Spy swap: Five freed in Russia-Lithuania-Norway exchange
Russia has taken part in a carefully co-ordinated spy swap with Norway and Lithuania, in a deal that required the Lithuanians to change their laws.
It took place at Lithuania's southern border with Russia's Kaliningrad exclave and involved two Russians, a Norwegian and two Lithuanians.
The three countries have been working on the operation for weeks.
The best known of the five men is Frode Berg, a Norwegian ex-border guard arrested in Moscow in 2017.
His case became a cause celebre in Norway after he was found with naval documents handed to him by a former Russian policeman.
Norway's Prime Minister Erna Solberg told a news conference that Norwegian authorities had worked hard to bring Berg home from the start and a solution was finally found with the help of Lithuania. "I am happy to tell you that Frode Berg is now a free man," she said, adding that she had spoken to him and he would return home as soon as possible after two difficult years.
Berg's daughter said she was overjoyed he was free.
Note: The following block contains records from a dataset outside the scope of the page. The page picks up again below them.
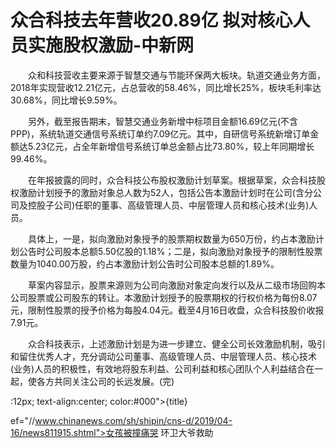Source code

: # 众合科技去年营收20.89亿 拟对核心人员实施股权激励-中新网

　　众和科技营收主要来源于智慧交通与节能环保两大板块。轨道交通业务方面，2018年实现营收12.21亿元，占总营收的58.46%，同比增长25%，板块毛利率达30.68%，同比增长9.59%。

　　另外，截至报告期末，智慧交通业务新增中标项目金额16.69亿元(不含PPP)，系统轨道交通信号系统订单约7.09亿元。其中，自研信号系统新增订单金额达5.23亿元，占全年新增信号系统订单总金额占比73.80%，较上年同期增长99.46%。

　　在年报披露的同时，众合科技公布股权激励计划草案。根据草案，众合科技股权激励计划授予的激励对象总人数为52人，包括公告本激励计划时在公司(含分公司及控股子公司)任职的董事、高级管理人员、中层管理人员和核心技术(业务)人员。

　　具体上，一是，拟向激励对象授予的股票期权数量为650万份，约占本激励计划公告时公司股本总额5.50亿股的1.18%；二是，拟向激励对象授予的限制性股票数量为1040.00万股，约占本激励计划公告时公司股本总额的1.89%。

　　草案内容显示，股票来源则为公司向激励对象定向发行以及从二级市场回购本公司股票或公司股东的转让。本激励计划授予的股票期权的行权价格为每份8.07元，限制性股票的授予价格为每股4.04元。截至4月16日收盘，众合科技股价收报7.91元。

　　众合科技表示，上述激励计划是为进一步建立、健全公司长效激励机制，吸引和留住优秀人才，充分调动公司董事、高级管理人员、中层管理人员、核心技术(业务)人员的积极性，有效地将股东利益、公司利益和核心团队个人利益结合在一起，使各方共同关注公司的长远发展。(完)

:12px; text-align:center; color:#000">{title}

ef="//www.chinanews.com/sh/shipin/cns-d/2019/04-16/news811915.shtml">女孩被撞痛哭 环卫大爷救助
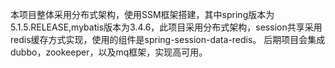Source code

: 本项目整体采用分布式架构，使用SSM框架搭建，其中spring版本为5.1.5.RELEASE,mybatis版本为3.4.6，此项目采用分布式架构，session共享采用redis缓存方式实现，使用的组件是spring-session-data-redis。
后期项目会集成dubbo，zookeeper，以及mq框架，实现高可用。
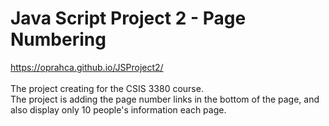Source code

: # Java Script Project 2 - Page Numbering
https://oprahca.github.io/JSProject2/
<br><br>
The project creating for the CSIS 3380 course.<br>
The project is adding the page number links in the bottom of the page, and also display only 10 people's information each page.
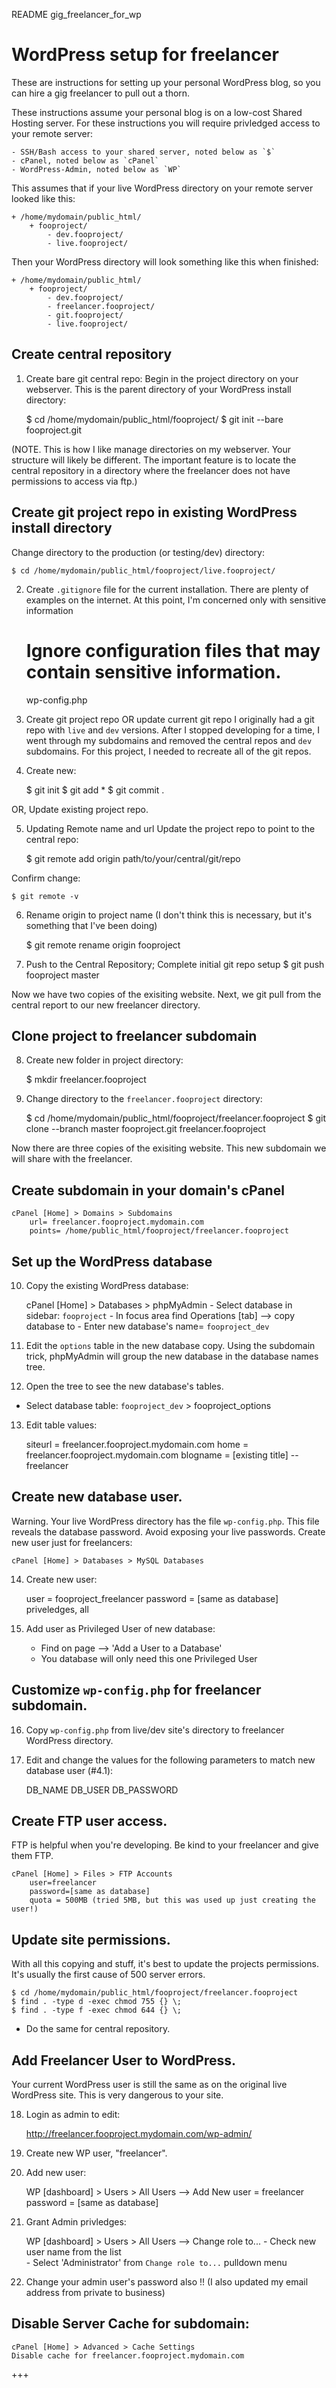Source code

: README gig_freelancer_for_wp

# WordPress setup for freelancer
These are instructions for setting up your personal WordPress blog, so you can hire a gig freelancer to pull out a thorn.

These instructions assume your personal blog is on a low-cost Shared Hosting server. For these instructions you will require privledged access to your remote server:

    - SSH/Bash access to your shared server, noted below as `$`
    - cPanel, noted below as `cPanel`
    - WordPress-Admin, noted below as `WP`

This assumes that if your live WordPress directory on your remote server looked like this:

    + /home/mydomain/public_html/
        + fooproject/
            - dev.fooproject/
            - live.fooproject/

Then your WordPress directory will look something like this when finished:

    + /home/mydomain/public_html/
        + fooproject/
            - dev.fooproject/
            - freelancer.fooproject/
            - git.fooproject/
            - live.fooproject/


## Create central repository
1. Create bare git central repo:
Begin in the project directory on your webserver. This is the parent directory of your WordPress install directory:

    $ cd /home/mydomain/public_html/fooproject/
    $ git init --bare fooproject.git

(NOTE. This is how I like manage directories on my webserver. Your structure will likely be different. The important feature is to locate the central repository in a directory where the freelancer does not have permissions to access via ftp.)

## Create git project repo in existing WordPress install directory
Change directory to the production (or testing/dev) directory:

    $ cd /home/mydomain/public_html/fooproject/live.fooproject/

2. Create `.gitignore` file for the current installation.
There are plenty of examples on the internet. At this point, I'm concerned only with sensitive information 

    # Ignore configuration files that may contain sensitive information.
    wp-config.php
    
3. Create git project repo OR update current git repo
I originally had a git repo with `live` and `dev` versions. After I stopped developing for a time, I went through my subdomains and removed the central repos and `dev` subdomains. For this project, I needed to recreate all of the git repos. 

4. Create new:

    $ git init
    $ git add *
    $ git commit .

OR, Update existing project repo.

5. Updating Remote name and url
Update the project repo to point to the central repo:

    $ git remote add origin path/to/your/central/git/repo

Confirm change:

    $ git remote -v

6. Rename origin to project name
(I don't think this is necessary, but it's something that I've been doing)

    $ git remote rename origin fooproject

7. Push to the Central Repository; Complete initial git repo setup
    $ git push fooproject master

Now we have two copies of the exisiting website. 
Next, we git pull from the central report to our new freelancer directory.


## Clone project to freelancer subdomain 
8. Create new folder in project directory:

    $ mkdir freelancer.fooproject
    
9. Change directory to the `freelancer.fooproject` directory:

    $ cd /home/mydomain/public_html/fooproject/freelancer.fooproject
    $ git clone --branch master fooproject.git freelancer.fooproject

Now there are three copies of the exisiting website. 
This new subdomain we will share with the freelancer.

## Create subdomain in your domain's cPanel

    cPanel [Home] > Domains > Subdomains
        url= freelancer.fooproject.mydomain.com
        points= /home/public_html/fooproject/freelancer.fooproject

## Set up the WordPress database
10. Copy the existing WordPress database:

    cPanel [Home] > Databases > phpMyAdmin
        - Select database in sidebar: `fooproject`
        - In focus area find Operations [tab] --> copy database to
        - Enter new database's name=
            `fooproject_dev`
        
    
11. Edit the `options` table in the new database copy.
Using the subdomain trick, phpMyAdmin will group the new database in the database names tree. 

12. Open the tree to see the new database's tables.

- Select database table:
        `fooproject_dev` > fooproject_options 

13. Edit table values:

    siteurl = freelancer.fooproject.mydomain.com
    home = freelancer.fooproject.mydomain.com
    blogname = [existing title] -- freelancer


## Create new database user.
Warning. Your live WordPress directory has the file `wp-config.php`. This file reveals the database password. Avoid exposing your live passwords. Create new user just for freelancers:

    cPanel [Home] > Databases > MySQL Databases

14. Create new user:

    user = fooproject_freelancer
    password = [same as database]
    priveledges, all

15. Add user as Privileged User of new database:

    - Find on page --> 'Add a User to a Database'
    - You database will only need this one Privileged User


## Customize `wp-config.php` for freelancer subdomain.

16. Copy `wp-config.php` from live/dev site's directory to freelancer WordPress directory.

17. Edit and change the values for the following parameters to match new database user (#4.1):

    DB_NAME
    DB_USER
    DB_PASSWORD


## Create FTP user access.
FTP is helpful when you're developing. Be kind to your freelancer and give them FTP.    

    cPanel [Home] > Files > FTP Accounts
        user=freelancer
        password=[same as database]
        quota = 500MB (tried 5MB, but this was used up just creating the user!)


## Update site permissions.
With all this copying and stuff, it's best to update the projects permissions. It's usually the first cause of 500 server errors.

    $ cd /home/mydomain/public_html/fooproject/freelancer.fooproject
    $ find . -type d -exec chmod 755 {} \;
    $ find . -type f -exec chmod 644 {} \;
    
- Do the same for central repository.


## Add Freelancer User to WordPress.
Your current WordPress user is still the same as on the original live WordPress site. This is very dangerous to your site.

18. Login as admin to edit:

    http://freelancer.fooproject.mydomain.com/wp-admin/

19. Create new WP user, "freelancer".
    
20. Add new user:

    WP [dashboard] > Users > All Users --> Add New
        user = freelancer
        password = [same as database]
    
21. Grant Admin privledges:

    WP [dashboard] > Users > All Users --> Change role to...
        - Check new user name from the list    
        - Select 'Administrator' from `Change role to...` pulldown menu

22. Change your admin user's password also !!
    (I also updated my email address from private to business)


## Disable Server Cache for subdomain: 

    cPanel [Home] > Advanced > Cache Settings
    Disable cache for freelancer.fooproject.mydomain.com

+++

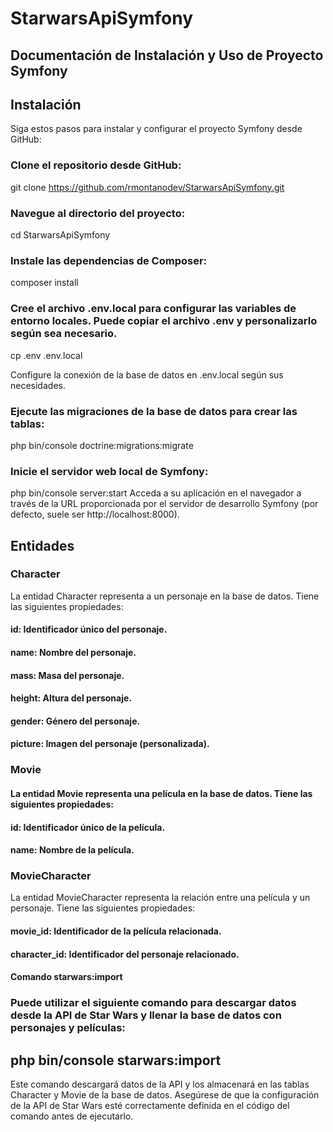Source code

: # StarwarsApiSymfony

## Documentación de Instalación y Uso de Proyecto Symfony
## Instalación
Siga estos pasos para instalar y configurar el proyecto Symfony desde GitHub:

### Clone el repositorio desde GitHub:

git clone https://github.com/rmontanodev/StarwarsApiSymfony.git

### Navegue al directorio del proyecto:

cd StarwarsApiSymfony

### Instale las dependencias de Composer:
composer install

### Cree el archivo .env.local para configurar las variables de entorno locales. Puede copiar el archivo .env y personalizarlo según sea necesario.
cp .env .env.local

Configure la conexión de la base de datos en .env.local según sus necesidades.

### Ejecute las migraciones de la base de datos para crear las tablas:

php bin/console doctrine:migrations:migrate

### Inicie el servidor web local de Symfony:

php bin/console server:start
Acceda a su aplicación en el navegador a través de la URL proporcionada por el servidor de desarrollo Symfony (por defecto, suele ser http://localhost:8000).

## Entidades
### Character
La entidad Character representa a un personaje en la base de datos. Tiene las siguientes propiedades:

#### id: Identificador único del personaje.
#### name: Nombre del personaje.
#### mass: Masa del personaje.
#### height: Altura del personaje.
#### gender: Género del personaje.
#### picture: Imagen del personaje (personalizada).

### Movie
#### La entidad Movie representa una película en la base de datos. Tiene las siguientes propiedades:

#### id: Identificador único de la película.
#### name: Nombre de la película.

### MovieCharacter
La entidad MovieCharacter representa la relación entre una película y un personaje. Tiene las siguientes propiedades:

#### movie_id: Identificador de la película relacionada.
#### character_id: Identificador del personaje relacionado.
#### Comando starwars:import

### Puede utilizar el siguiente comando para descargar datos desde la API de Star Wars y llenar la base de datos con personajes y películas:
## php bin/console starwars:import
Este comando descargará datos de la API y los almacenará en las tablas Character y Movie de la base de datos. Asegúrese de que la configuración de la API de Star Wars esté correctamente definida en el código del comando antes de ejecutarlo.
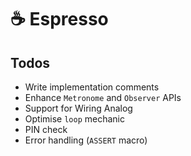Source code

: # ☕️ Espresso

## Todos

- Write implementation comments
- Enhance `Metronome` and `Observer` APIs
- Support for Wiring Analog
- Optimise `loop` mechanic
- PIN check
- Error handling (`ASSERT` macro)
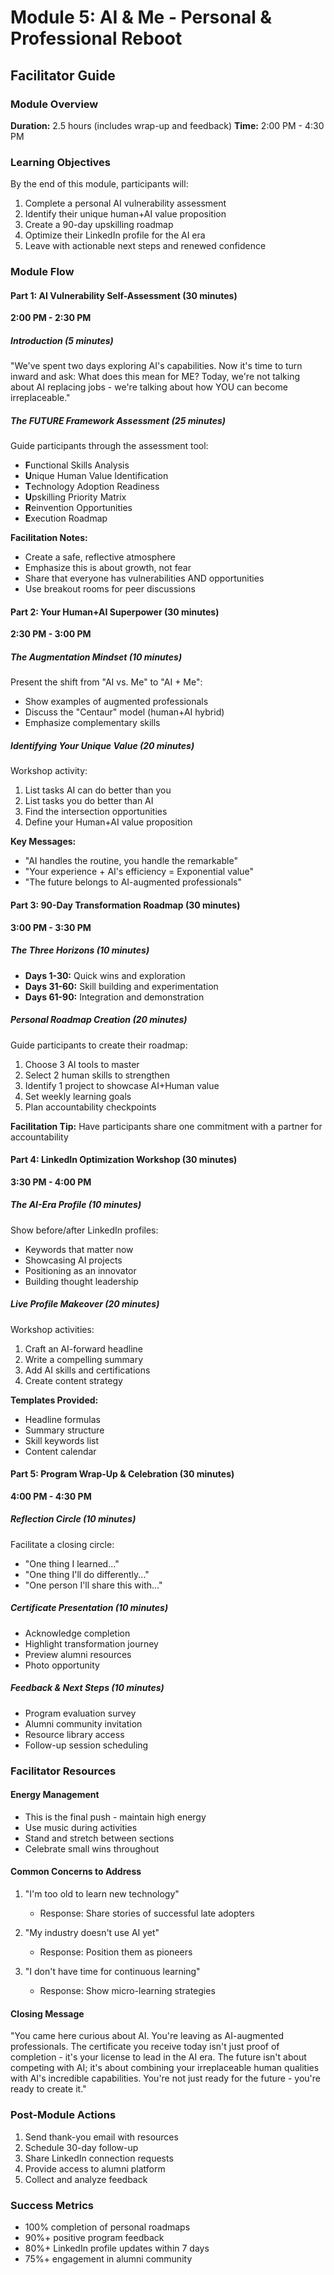 # Module 5: AI & Me - Personal & Professional Reboot
## Facilitator Guide

### Module Overview
**Duration:** 2.5 hours (includes wrap-up and feedback)
**Time:** 2:00 PM - 4:30 PM

### Learning Objectives
By the end of this module, participants will:
1. Complete a personal AI vulnerability assessment
2. Identify their unique human+AI value proposition
3. Create a 90-day upskilling roadmap
4. Optimize their LinkedIn profile for the AI era
5. Leave with actionable next steps and renewed confidence

### Module Flow

#### Part 1: AI Vulnerability Self-Assessment (30 minutes)
**2:00 PM - 2:30 PM**

##### Introduction (5 minutes)
"We've spent two days exploring AI's capabilities. Now it's time to turn inward and ask: What does this mean for ME? Today, we're not talking about AI replacing jobs - we're talking about how YOU can become irreplaceable."

##### The FUTURE Framework Assessment (25 minutes)
Guide participants through the assessment tool:
- **F**unctional Skills Analysis
- **U**nique Human Value Identification
- **T**echnology Adoption Readiness
- **U**pskilling Priority Matrix
- **R**einvention Opportunities
- **E**xecution Roadmap

**Facilitation Notes:**
- Create a safe, reflective atmosphere
- Emphasize this is about growth, not fear
- Share that everyone has vulnerabilities AND opportunities
- Use breakout rooms for peer discussions

#### Part 2: Your Human+AI Superpower (30 minutes)
**2:30 PM - 3:00 PM**

##### The Augmentation Mindset (10 minutes)
Present the shift from "AI vs. Me" to "AI + Me":
- Show examples of augmented professionals
- Discuss the "Centaur" model (human+AI hybrid)
- Emphasize complementary skills

##### Identifying Your Unique Value (20 minutes)
Workshop activity:
1. List tasks AI can do better than you
2. List tasks you do better than AI
3. Find the intersection opportunities
4. Define your Human+AI value proposition

**Key Messages:**
- "AI handles the routine, you handle the remarkable"
- "Your experience + AI's efficiency = Exponential value"
- "The future belongs to AI-augmented professionals"

#### Part 3: 90-Day Transformation Roadmap (30 minutes)
**3:00 PM - 3:30 PM**

##### The Three Horizons (10 minutes)
- **Days 1-30:** Quick wins and exploration
- **Days 31-60:** Skill building and experimentation
- **Days 61-90:** Integration and demonstration

##### Personal Roadmap Creation (20 minutes)
Guide participants to create their roadmap:
1. Choose 3 AI tools to master
2. Select 2 human skills to strengthen
3. Identify 1 project to showcase AI+Human value
4. Set weekly learning goals
5. Plan accountability checkpoints

**Facilitation Tip:** Have participants share one commitment with a partner for accountability

#### Part 4: LinkedIn Optimization Workshop (30 minutes)
**3:30 PM - 4:00 PM**

##### The AI-Era Profile (10 minutes)
Show before/after LinkedIn profiles:
- Keywords that matter now
- Showcasing AI projects
- Positioning as an innovator
- Building thought leadership

##### Live Profile Makeover (20 minutes)
Workshop activities:
1. Craft an AI-forward headline
2. Write a compelling summary
3. Add AI skills and certifications
4. Create content strategy

**Templates Provided:**
- Headline formulas
- Summary structure
- Skill keywords list
- Content calendar

#### Part 5: Program Wrap-Up & Celebration (30 minutes)
**4:00 PM - 4:30 PM**

##### Reflection Circle (10 minutes)
Facilitate a closing circle:
- "One thing I learned..."
- "One thing I'll do differently..."
- "One person I'll share this with..."

##### Certificate Presentation (10 minutes)
- Acknowledge completion
- Highlight transformation journey
- Preview alumni resources
- Photo opportunity

##### Feedback & Next Steps (10 minutes)
- Program evaluation survey
- Alumni community invitation
- Resource library access
- Follow-up session scheduling

### Facilitator Resources

#### Energy Management
- This is the final push - maintain high energy
- Use music during activities
- Stand and stretch between sections
- Celebrate small wins throughout

#### Common Concerns to Address
1. "I'm too old to learn new technology"
   - Response: Share stories of successful late adopters
   
2. "My industry doesn't use AI yet"
   - Response: Position them as pioneers
   
3. "I don't have time for continuous learning"
   - Response: Show micro-learning strategies

#### Closing Message
"You came here curious about AI. You're leaving as AI-augmented professionals. The certificate you receive today isn't just proof of completion - it's your license to lead in the AI era. The future isn't about competing with AI; it's about combining your irreplaceable human qualities with AI's incredible capabilities. You're not just ready for the future - you're ready to create it."

### Post-Module Actions
1. Send thank-you email with resources
2. Schedule 30-day follow-up
3. Share LinkedIn connection requests
4. Provide access to alumni platform
5. Collect and analyze feedback

### Success Metrics
- 100% completion of personal roadmaps
- 90%+ positive program feedback
- 80%+ LinkedIn profile updates within 7 days
- 75%+ engagement in alumni community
She was waiting in Oslo for his return.
The two Russians, Nikolai Filipchenko and Sergei Moisejenko, were jailed in Lithuania two years ago.
The Lithuanians, Yevgeny Mataitis and Aristidas Tamosaitis, were jailed in 2016. Lithuania is a former Soviet republic but since independence in 1990 the Baltic state has joined the EU and Nato.
Confirmation of the swap came from President Gitanas Nauseda and the head of Lithuania's SSD state security. "I am happy that their loved ones finally have a chance to see their husbands, fathers and sons," said Mr Nauseda in a statement.
The Norwegian prime minister said the Lithuanians had been present at the time of the swap and she paid tribute to President Nauseda's "personal courage" in securing the release.
How did the exchange happen?
Darius Jauniskis, the head of Lithuanian intelligence, said the swap had taken place at one of the country's border control posts and he paid tribute to the intelligence officers who had planned and carried out the operation.
Berg's lawyer, Brynjulf Risnes, revealed on Twitter that the Norwegian was "finally free" after crossing from Kaliningrad. "I'm in Lithuania and waiting to meet him soon," he added.
The transfer took place at midday (10:00 GMT), said Mr Jauniskis. Berg was taken to the Norwegian embassy in Vilnius and the foreign ministry in Oslo said he would soon return to Norway to be reunited with his family.
The two Lithuanians were being returned to their families, the president said.
How the swap was prepared
Talk of a three-way exchange first surfaced last month when Moscow's official pardons commission recommended the Norwegian for pardon. Russian Foreign Minister Sergei Lavrov visited Berg's hometown of Kirkenes in northern Norway for a ceremony and promised a decision would come soon.
The process was then put on hold for several weeks for Lithuania's parliament to change the criminal code to allow the president to pardon the two Russian spies.
Lithuania's state defence council, which is chaired by the president, then approved the swap last week, according to Baltic News Service.
Early on Friday the Lithuanian president announced the two men had been pardoned. It was a signal that the operation was under way and the head of Russia's SVR foreign intelligence service, Sergei Naryshkin, said "reciprocal measures" would take place.
Who are the five involved?
Russians: Nikolai Filipchenko - FSB security service agent was given 10 years for trying to recruit senior Lithuanians; Sergei Moisejenko was given 10 years for recruiting a Lithuanian army officer serving at Siauliai military base.
Norwegian: Frode Berg - retired border guard admitted acting as a courier for Norwegian intelligence but denied spying.
Lithuanians: Ex-naval officer Yevgeny Mataitis is a dual Russian-Lithuanian citizen who served in the Russian exclave of Kaliningrad. He was given 13 years for selling secrets to Lithuanian intelligence.
Where do spy swaps take place?
During the Cold War, exchanges took place at the Glienicke Bridge between East Germany and West Berlin.
Since the end of the Cold War, spy swaps have become rare events. The last big one, in 2010, took place at Vienna airport, when 10 Russian agents were flown in from the US and swapped for four prisoners convicted in Russia.
But there have been smaller swaps on a bridge between Russia and Estonia. In 2015, an Estonian security official who the EU said was abducted by Russia was swapped for a man imprisoned in Estonia for spying for Moscow.
When the US released convicted Russian agent Maria Butina last month, she was deported straight back to Moscow.